*Document text:*
^^^^

CW&T is the Brooklyn-based art and design practice of Che-Wei Wang & Taylor Levy. Partners in art and life, Wang and Levy run a small-scale in-house production by conceptualizing, designing, and prototyping original and unconventional products that you have never had before. Their Pen Type-A turned out to be the Kickstarter project success in 2011, becoming the 6th most funded campaign on Kickstarter with 4000 backers and even more rave reviews. Wang and Levy don’t cut corners and never compromise on quality. They make things they went for themselves, firmly believing that the most exciting, desirable, and thoughtful designs are produced for an individual. Everything this duo makes is carefully designed and manufactured to do what it needs to do and do it well, often lasting for several generations literally, like their Time Since Launch, a clock meant to launch your personal epoch, ending at 2,738 years. We talked to Che-Wei Wang and Taylor Levy about their remarkable projects, their design approach, and how they balance work and family life.
Hello Che-Wei and Taylor! Could you please tell our readers a few words about your background and how CW&T was born?

^^^^

*What needs to be done:* Continue the CW&T interview from the point where it stops.

^^^^

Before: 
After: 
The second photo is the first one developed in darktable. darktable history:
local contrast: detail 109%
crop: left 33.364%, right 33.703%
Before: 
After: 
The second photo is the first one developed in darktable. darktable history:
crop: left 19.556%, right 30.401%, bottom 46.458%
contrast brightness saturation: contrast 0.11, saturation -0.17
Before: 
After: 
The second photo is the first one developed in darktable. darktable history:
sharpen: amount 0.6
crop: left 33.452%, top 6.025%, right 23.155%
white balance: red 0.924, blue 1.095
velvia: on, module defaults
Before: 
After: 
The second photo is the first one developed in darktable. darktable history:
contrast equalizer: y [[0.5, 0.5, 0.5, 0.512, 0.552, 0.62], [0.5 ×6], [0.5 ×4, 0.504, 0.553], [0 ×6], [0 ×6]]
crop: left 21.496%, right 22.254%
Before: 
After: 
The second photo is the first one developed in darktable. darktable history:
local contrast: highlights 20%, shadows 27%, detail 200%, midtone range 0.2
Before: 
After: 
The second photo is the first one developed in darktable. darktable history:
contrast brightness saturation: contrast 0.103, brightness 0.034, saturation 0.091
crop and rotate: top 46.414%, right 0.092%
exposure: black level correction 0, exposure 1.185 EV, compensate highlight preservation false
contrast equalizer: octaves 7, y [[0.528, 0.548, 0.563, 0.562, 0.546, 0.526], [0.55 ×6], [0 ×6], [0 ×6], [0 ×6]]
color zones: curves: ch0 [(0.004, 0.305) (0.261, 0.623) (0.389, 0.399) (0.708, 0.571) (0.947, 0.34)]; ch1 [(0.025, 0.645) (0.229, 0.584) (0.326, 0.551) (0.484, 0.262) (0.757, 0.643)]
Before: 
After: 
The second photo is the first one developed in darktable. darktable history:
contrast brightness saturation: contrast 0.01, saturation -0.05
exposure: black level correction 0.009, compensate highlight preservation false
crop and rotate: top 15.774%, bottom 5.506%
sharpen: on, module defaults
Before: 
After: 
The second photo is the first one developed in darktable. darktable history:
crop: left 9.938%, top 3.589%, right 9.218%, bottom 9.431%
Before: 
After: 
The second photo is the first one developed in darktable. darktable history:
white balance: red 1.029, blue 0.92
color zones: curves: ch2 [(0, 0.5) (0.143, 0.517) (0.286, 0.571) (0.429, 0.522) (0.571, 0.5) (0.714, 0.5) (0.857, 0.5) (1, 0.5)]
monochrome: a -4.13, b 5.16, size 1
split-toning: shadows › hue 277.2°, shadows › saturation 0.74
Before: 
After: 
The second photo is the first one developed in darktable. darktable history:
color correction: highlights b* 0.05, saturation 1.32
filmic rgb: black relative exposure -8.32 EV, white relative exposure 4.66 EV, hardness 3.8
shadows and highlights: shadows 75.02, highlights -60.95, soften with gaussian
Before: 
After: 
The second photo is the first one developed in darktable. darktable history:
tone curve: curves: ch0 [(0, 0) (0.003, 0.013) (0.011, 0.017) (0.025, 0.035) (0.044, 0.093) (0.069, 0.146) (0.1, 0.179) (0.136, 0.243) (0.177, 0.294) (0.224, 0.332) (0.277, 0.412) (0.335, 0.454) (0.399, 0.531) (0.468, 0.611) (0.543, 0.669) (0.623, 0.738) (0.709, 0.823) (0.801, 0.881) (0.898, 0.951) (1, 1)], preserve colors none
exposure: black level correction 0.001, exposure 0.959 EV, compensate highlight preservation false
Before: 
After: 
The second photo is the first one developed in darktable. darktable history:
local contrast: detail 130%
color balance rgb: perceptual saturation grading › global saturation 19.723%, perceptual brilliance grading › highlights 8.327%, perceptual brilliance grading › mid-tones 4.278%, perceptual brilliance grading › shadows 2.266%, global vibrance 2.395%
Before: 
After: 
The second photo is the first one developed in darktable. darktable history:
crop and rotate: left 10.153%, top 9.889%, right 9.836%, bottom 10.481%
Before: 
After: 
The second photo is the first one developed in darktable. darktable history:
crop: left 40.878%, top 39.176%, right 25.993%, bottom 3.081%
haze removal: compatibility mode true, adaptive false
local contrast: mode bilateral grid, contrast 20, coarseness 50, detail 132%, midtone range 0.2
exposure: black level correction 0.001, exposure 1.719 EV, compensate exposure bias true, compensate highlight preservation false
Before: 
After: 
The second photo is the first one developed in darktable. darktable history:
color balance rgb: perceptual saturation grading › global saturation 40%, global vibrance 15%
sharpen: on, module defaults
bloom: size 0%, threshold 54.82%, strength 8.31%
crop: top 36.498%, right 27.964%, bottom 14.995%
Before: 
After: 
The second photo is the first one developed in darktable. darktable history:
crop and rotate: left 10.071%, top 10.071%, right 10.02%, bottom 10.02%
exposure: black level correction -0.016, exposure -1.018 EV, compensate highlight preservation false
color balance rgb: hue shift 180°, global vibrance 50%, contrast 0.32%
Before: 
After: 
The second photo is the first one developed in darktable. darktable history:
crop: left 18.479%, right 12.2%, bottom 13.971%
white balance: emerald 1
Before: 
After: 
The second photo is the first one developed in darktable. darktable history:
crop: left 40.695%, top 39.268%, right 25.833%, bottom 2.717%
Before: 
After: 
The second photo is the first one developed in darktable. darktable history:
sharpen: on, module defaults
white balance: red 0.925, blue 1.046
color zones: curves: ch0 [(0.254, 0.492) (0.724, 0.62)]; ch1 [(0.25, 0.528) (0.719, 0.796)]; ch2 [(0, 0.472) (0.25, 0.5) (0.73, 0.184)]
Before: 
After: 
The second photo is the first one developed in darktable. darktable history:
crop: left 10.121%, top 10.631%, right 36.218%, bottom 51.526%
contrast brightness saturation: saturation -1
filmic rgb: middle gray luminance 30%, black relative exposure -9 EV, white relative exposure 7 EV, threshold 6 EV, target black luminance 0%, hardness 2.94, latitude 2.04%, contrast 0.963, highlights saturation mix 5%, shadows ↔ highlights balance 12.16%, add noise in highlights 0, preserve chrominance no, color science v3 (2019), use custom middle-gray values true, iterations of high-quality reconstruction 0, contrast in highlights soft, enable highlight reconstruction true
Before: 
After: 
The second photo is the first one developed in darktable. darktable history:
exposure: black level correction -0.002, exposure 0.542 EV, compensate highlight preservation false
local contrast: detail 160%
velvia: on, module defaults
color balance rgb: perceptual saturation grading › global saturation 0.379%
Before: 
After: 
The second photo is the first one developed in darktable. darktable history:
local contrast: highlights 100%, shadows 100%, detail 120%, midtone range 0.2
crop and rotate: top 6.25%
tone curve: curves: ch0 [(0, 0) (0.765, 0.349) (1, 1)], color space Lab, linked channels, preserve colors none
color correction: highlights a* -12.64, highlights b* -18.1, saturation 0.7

^^^^

*Written response:*
We met and started working together in grad school at Interactive Telecommunication Program (ITP) at NYU. After graduating, we rented a tiny studio space and said yes to every freelance job that came our way. We ended up writing a lot of big-screen interactive mobile software to feed ourselves. In our free time, we worked on more fulfilling creative projects. It was around the same time as the beginnings of Kickstarter; the product design category didn’t even exist. Our friends at Studio Neat egged us into launching something, and back in 2011, we launched our first project Pen Type-A.
What sets CW&T apart from other design studios in the market?
CW&T is Che-Wei and Taylor. We like to think of it as a container of sorts for the entirety of our creative practices. On the surface, we are mainly known for everyday objects, but if you dig a bit deeper, you’ll find a whole bunch of other projects, experiments, and random exercises in art and making – things that range from experimental timepieces and musical instruments to electronic sculpture and painting.
What do you hope to bring with your design?
We hope that people can be reminded that small gestures can make a big difference through our products. We hope people feel connected to us, two people who genuinely care about what we put in the world, and we hope that means something to them as they live with our work.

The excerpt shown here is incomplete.